▶ _TASK TO CARRY OUT_
Rewrite everything from "Parameters#" down to "specific block heights." in the block hash documentation below, changing "hexadecimal" to "hex".

Retrieves the unique 32-byte block hash for a specified block number on the Acala blockchain. Block hashes serve as immutable identifiers for blocks and are used throughout the Substrate framework to reference specific blocks when querying historical data or verifying chain state. Each block hash is derived cryptographically from the block header contents, ensuring uniqueness and integrity. When called without parameters, this method returns the hash of the most recent block known to the node.

Request Examples#

# Get hash of latest block
curl -s https://api-acala.n.dwellir.com/YOUR_API_KEY \
-H 'Content-Type: application/json' \
-d '{"jsonrpc":"2.0","id":1,"method":"chain_getBlockHash","params":[]}'

# Get hash for specific block number 100000
curl -s https://api-acala.n.dwellir.com/YOUR_API_KEY \
-H 'Content-Type: application/json' \
-d '{"jsonrpc":"2.0","id":1,"method":"chain_getBlockHash","params":[100000]}'

Parameters#

ParameterTypeRequiredDescription
block_numbernumberNoBlock number (height). Omit to get latest block hash

Response Format#

Returns a 32-byte hash in hexadecimal format prefixed with 0x. This hash uniquely identifies the block and can be used with other RPC methods that require block identification, such as chain_getBlock or state queries at specific block heights.

Use Cases#

  • Historical Queries: Obtain block hashes for querying state or data at specific historical points
  • Block Navigation: Convert block numbers to hashes for API methods requiring hash-based block identification
  • Chain Verification: Verify blockchain continuity by checking parent hash relationships between consecutive blocks
  • Bookmarking: Store block hashes as checkpoints for resuming blockchain data processing after interruptions
  • Event Indexing: Map event occurrences to specific block hashes for precise historical referencing

Block Number vs Block Hash#

While block numbers provide sequential ordering, block hashes offer cryptographic guarantees of block content integrity. In scenarios involving chain reorganizations (though rare on finalized blocks), block numbers might temporarily reference different blocks, while block hashes always reference exact, immutable block content. For critical applications requiring certainty, always use finalized block hashes.

▶ _MATERIAL SUPPLIED_

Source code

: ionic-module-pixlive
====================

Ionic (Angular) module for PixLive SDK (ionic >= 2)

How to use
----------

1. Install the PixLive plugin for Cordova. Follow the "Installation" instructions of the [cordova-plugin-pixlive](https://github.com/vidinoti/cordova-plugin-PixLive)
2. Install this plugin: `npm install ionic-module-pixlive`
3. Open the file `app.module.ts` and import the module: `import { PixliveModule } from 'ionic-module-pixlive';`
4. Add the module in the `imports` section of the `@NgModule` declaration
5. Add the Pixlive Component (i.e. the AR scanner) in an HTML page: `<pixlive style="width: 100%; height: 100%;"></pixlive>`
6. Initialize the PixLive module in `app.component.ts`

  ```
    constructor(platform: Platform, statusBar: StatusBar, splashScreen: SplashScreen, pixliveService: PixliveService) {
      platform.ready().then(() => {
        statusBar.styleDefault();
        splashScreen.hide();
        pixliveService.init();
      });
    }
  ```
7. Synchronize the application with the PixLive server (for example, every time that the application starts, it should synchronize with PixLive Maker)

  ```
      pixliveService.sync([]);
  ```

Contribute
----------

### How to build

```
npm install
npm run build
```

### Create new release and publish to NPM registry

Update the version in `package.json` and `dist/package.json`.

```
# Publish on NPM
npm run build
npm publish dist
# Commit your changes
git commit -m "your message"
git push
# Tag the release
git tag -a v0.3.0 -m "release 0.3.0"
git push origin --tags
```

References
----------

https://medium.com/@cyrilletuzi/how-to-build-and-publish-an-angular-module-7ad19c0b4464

▶ _TASK OUTPUT_
Parameters#

ParameterTypeRequiredDescription
block_numbernumberNoBlock number (height). Omit to get latest block hash

Response Format#

Returns a 32-byte hash in hex format prefixed with 0x. This hash uniquely identifies the block and can be used with other RPC methods that require block identification, such as chain_getBlock or state queries at specific block heights.